[RECORDS FOR THIS TASK]:
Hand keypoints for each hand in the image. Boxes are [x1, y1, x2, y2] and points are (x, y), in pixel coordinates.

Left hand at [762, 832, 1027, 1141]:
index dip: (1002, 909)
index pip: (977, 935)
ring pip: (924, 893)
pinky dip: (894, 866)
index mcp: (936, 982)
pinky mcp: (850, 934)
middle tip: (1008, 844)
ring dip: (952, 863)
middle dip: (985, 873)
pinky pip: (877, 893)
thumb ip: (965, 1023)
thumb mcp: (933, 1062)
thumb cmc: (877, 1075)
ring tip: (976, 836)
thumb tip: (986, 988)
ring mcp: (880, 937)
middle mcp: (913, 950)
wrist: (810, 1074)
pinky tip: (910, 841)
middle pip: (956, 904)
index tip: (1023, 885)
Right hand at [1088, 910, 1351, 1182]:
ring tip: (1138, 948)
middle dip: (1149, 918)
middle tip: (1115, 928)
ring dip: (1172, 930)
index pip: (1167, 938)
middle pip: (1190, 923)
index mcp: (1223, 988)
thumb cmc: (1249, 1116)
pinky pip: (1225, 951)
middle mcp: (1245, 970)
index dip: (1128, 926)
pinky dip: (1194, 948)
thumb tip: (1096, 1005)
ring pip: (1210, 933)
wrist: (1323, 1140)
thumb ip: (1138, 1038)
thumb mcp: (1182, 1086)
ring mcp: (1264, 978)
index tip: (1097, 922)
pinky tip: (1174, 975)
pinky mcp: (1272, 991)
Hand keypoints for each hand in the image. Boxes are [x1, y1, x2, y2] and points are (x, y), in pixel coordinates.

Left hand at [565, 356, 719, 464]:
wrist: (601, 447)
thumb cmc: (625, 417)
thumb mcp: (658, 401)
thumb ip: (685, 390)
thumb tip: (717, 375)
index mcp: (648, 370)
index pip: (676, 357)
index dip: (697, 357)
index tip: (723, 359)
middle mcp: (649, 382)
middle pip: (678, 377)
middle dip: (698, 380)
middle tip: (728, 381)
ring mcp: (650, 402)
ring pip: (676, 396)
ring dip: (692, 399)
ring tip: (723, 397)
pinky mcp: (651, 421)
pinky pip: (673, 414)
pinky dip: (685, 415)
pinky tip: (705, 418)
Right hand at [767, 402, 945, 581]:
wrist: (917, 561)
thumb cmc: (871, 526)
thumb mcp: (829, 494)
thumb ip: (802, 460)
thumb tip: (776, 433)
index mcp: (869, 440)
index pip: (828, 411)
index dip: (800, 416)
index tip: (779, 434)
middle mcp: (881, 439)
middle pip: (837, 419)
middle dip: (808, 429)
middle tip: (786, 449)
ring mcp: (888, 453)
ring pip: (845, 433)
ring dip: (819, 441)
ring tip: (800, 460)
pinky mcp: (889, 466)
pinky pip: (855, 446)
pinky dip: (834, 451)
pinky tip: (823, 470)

==

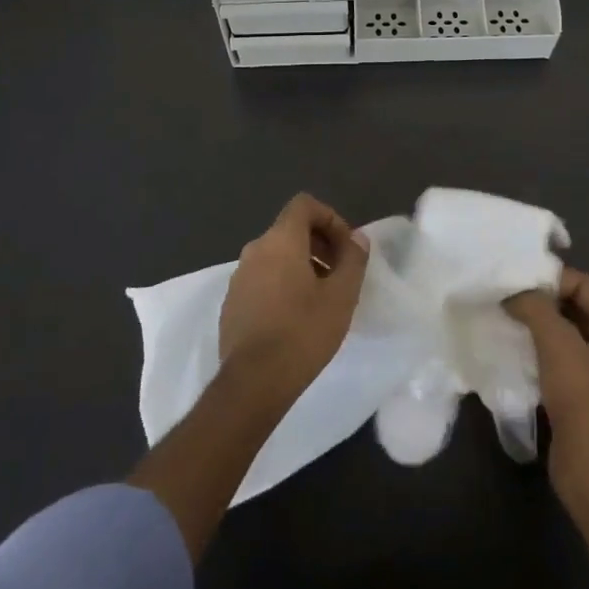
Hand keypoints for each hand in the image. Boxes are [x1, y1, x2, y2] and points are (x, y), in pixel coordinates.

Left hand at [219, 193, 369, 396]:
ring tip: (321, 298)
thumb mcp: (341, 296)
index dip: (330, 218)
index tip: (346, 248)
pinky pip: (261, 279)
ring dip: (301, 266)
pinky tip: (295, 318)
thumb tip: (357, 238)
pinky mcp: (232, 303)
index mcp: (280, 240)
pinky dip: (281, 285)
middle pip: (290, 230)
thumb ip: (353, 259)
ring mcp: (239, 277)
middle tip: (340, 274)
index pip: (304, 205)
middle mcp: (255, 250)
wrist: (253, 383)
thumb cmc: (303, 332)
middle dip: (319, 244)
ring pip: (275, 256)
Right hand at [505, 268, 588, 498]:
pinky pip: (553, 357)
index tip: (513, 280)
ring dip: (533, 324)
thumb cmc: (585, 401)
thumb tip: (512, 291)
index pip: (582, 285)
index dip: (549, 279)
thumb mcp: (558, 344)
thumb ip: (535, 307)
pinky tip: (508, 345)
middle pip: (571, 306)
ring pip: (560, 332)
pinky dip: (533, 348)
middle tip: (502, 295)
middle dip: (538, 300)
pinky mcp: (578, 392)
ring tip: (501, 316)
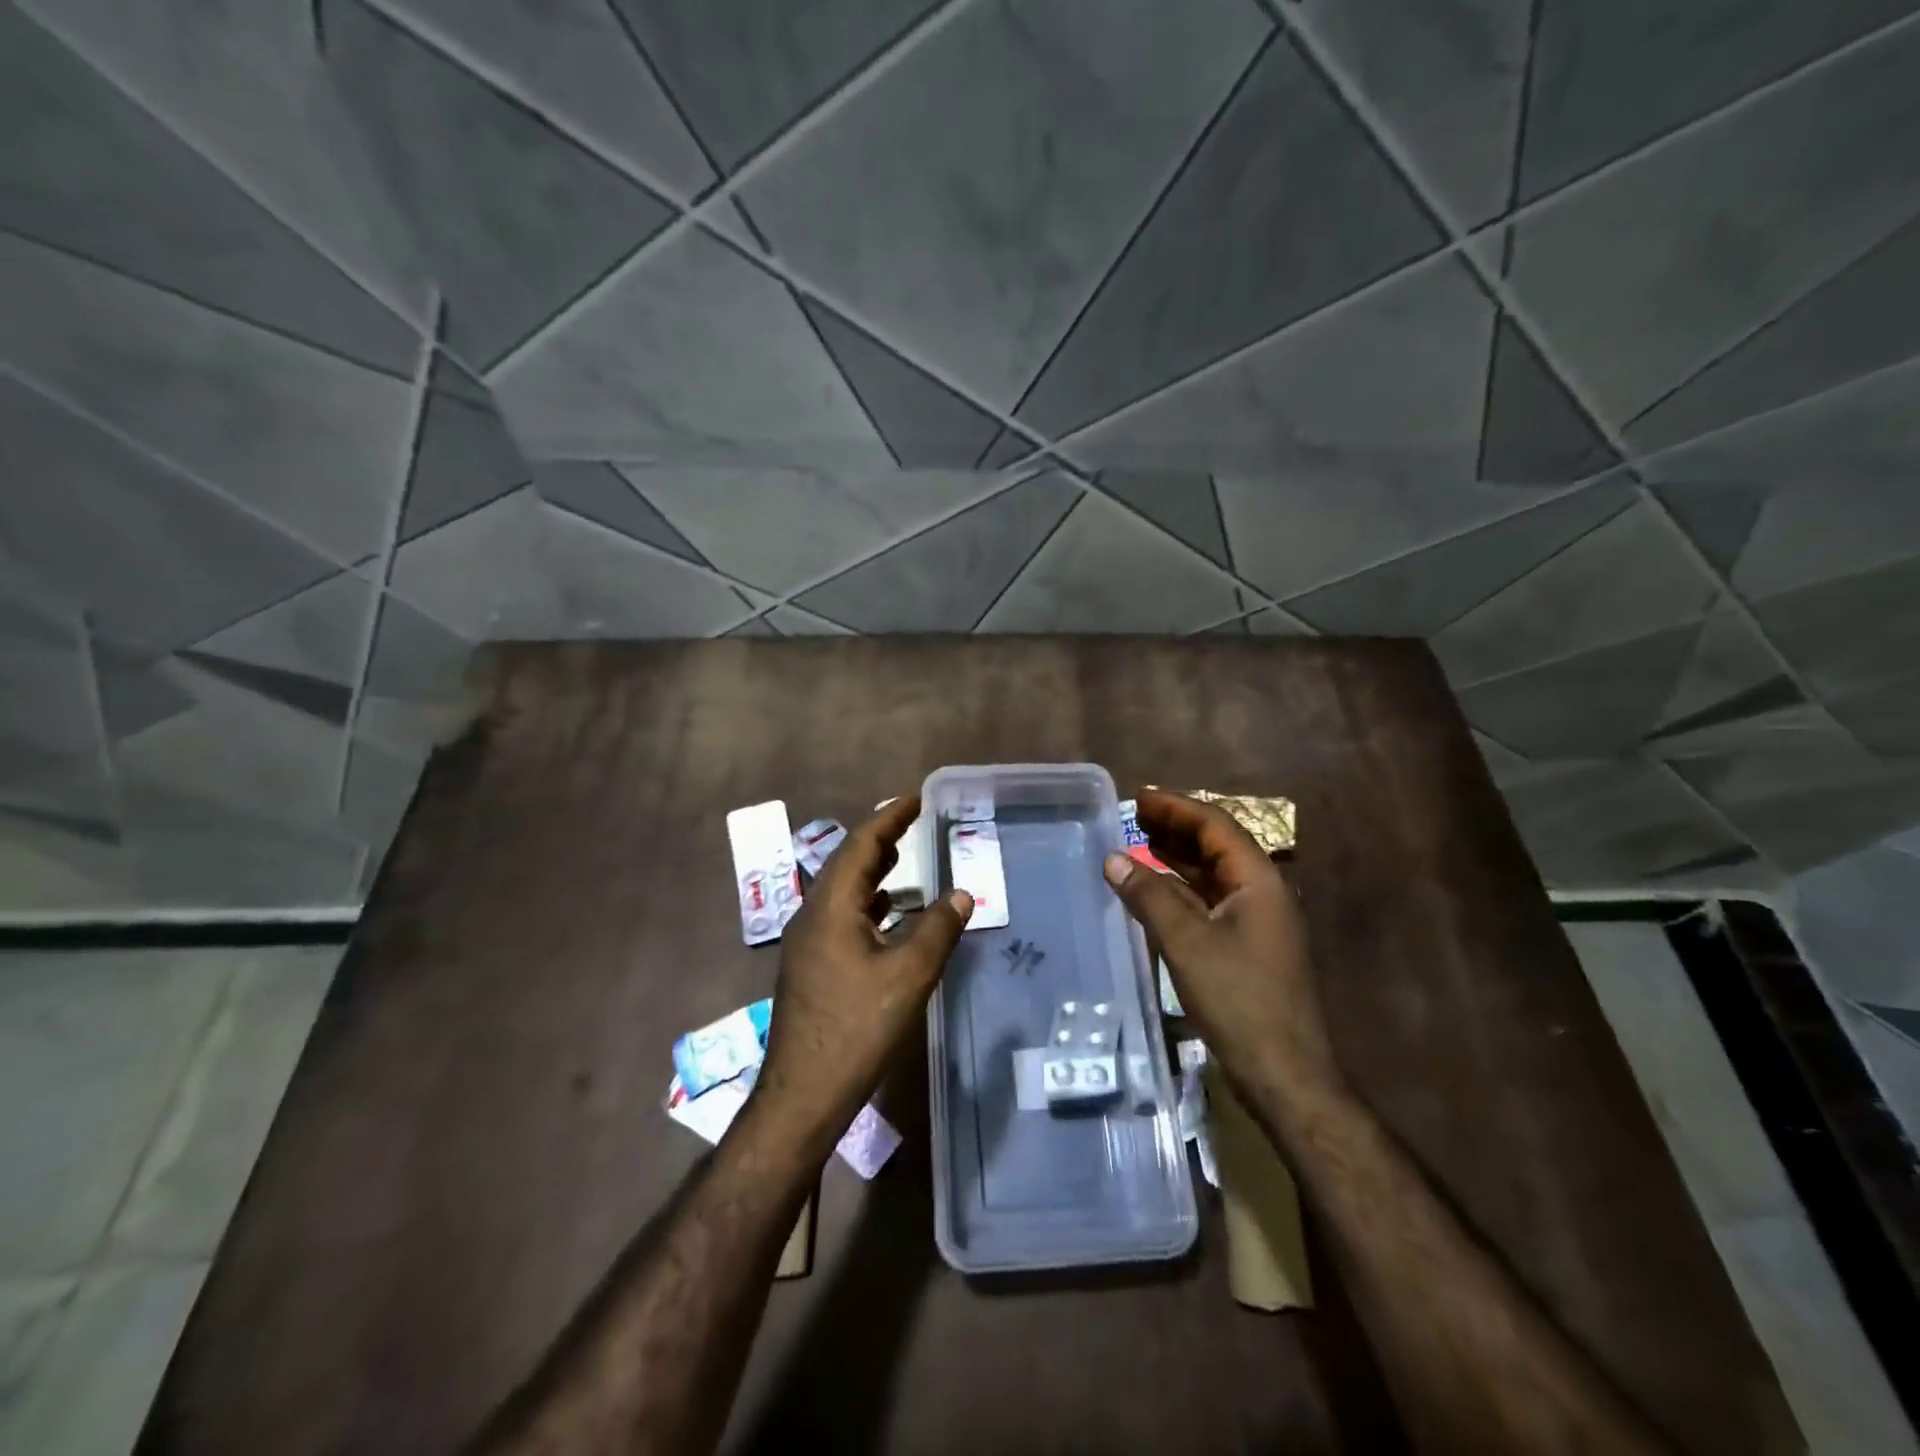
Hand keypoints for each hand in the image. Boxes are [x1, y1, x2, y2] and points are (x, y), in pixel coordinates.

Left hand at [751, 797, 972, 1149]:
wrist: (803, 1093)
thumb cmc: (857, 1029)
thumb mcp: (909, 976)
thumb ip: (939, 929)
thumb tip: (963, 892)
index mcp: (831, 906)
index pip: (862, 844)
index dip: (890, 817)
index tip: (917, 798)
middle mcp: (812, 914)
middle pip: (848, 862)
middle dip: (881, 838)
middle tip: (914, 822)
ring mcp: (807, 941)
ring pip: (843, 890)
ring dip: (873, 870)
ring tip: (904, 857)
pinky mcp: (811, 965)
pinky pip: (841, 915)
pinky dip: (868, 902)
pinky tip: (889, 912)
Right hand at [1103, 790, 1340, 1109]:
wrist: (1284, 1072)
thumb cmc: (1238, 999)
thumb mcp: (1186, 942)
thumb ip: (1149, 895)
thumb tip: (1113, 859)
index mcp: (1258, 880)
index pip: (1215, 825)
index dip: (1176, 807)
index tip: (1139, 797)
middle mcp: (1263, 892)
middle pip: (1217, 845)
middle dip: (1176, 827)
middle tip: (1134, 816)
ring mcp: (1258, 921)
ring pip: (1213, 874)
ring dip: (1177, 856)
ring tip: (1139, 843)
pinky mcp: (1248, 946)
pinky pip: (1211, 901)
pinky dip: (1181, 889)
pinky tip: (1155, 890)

...

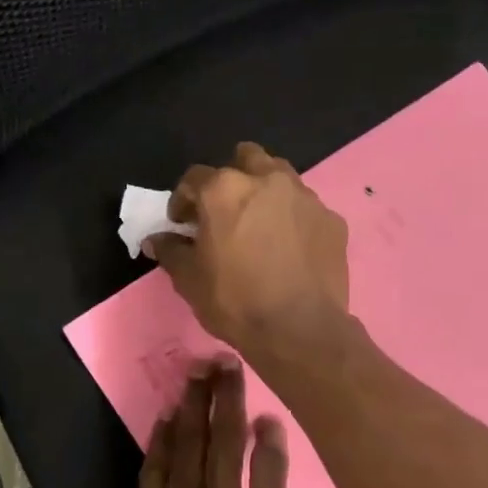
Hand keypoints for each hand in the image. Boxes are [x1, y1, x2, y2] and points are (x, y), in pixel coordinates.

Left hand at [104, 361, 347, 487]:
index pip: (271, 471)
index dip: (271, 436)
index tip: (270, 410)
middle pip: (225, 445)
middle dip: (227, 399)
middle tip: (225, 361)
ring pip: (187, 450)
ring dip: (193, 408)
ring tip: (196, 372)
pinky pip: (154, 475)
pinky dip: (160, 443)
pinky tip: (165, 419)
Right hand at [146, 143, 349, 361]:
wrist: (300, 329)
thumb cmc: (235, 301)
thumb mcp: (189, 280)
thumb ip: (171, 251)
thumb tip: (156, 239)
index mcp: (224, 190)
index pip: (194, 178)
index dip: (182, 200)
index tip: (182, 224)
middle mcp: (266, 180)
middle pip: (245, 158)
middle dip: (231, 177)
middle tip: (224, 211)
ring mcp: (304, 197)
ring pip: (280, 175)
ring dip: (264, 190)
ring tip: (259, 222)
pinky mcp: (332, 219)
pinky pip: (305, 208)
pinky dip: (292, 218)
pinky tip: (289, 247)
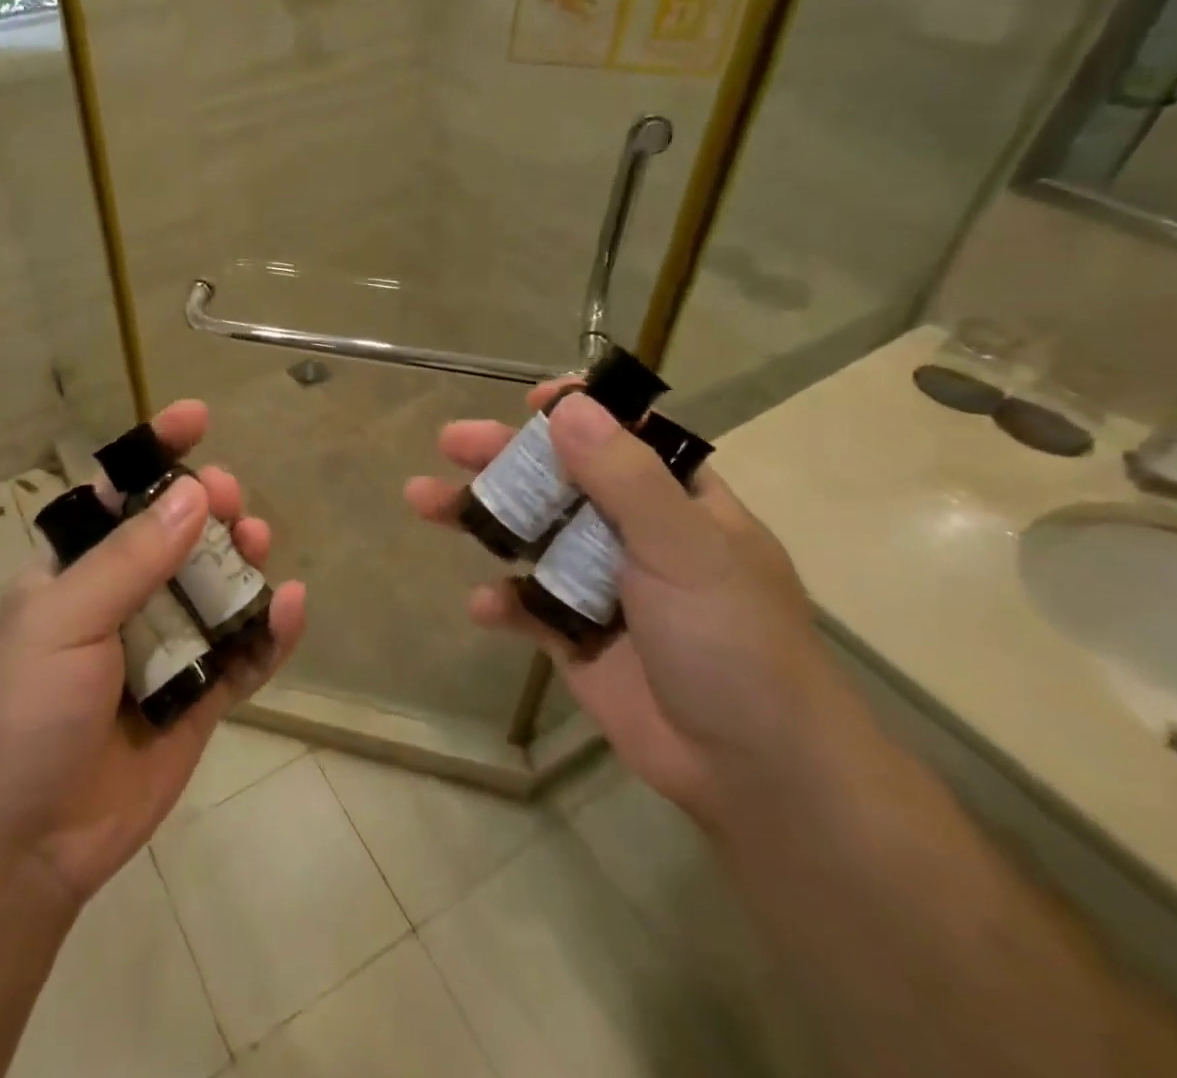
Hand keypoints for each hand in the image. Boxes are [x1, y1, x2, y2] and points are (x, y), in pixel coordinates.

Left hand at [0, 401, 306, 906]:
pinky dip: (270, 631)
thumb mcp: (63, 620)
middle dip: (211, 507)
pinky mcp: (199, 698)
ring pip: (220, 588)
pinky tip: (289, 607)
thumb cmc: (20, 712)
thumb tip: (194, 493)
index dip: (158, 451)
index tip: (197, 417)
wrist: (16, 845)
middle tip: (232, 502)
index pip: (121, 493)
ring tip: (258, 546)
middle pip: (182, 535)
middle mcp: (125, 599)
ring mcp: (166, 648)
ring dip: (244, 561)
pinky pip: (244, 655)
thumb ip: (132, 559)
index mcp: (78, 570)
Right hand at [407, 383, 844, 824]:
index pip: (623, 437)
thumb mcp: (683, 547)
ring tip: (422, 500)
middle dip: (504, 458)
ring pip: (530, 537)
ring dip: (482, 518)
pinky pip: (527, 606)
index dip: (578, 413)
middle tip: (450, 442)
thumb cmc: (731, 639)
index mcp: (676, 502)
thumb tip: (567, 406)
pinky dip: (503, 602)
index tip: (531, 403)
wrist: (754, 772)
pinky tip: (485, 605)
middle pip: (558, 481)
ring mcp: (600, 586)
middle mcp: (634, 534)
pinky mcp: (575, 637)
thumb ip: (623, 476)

[EXERCISE REQUIREMENTS]:
All lines that include the word "wrist" must be copied from the material above.

[EXERCISE RESPONSE]:
wrist: (810, 1074)
wrist: (1323, 1140)
wrist: (601, 447)
wrist: (917, 561)
wrist: (253, 383)
wrist: (803, 1093)
wrist: (1284, 1072)
wrist: (300, 329)
wrist: (16, 845)
wrist: (754, 772)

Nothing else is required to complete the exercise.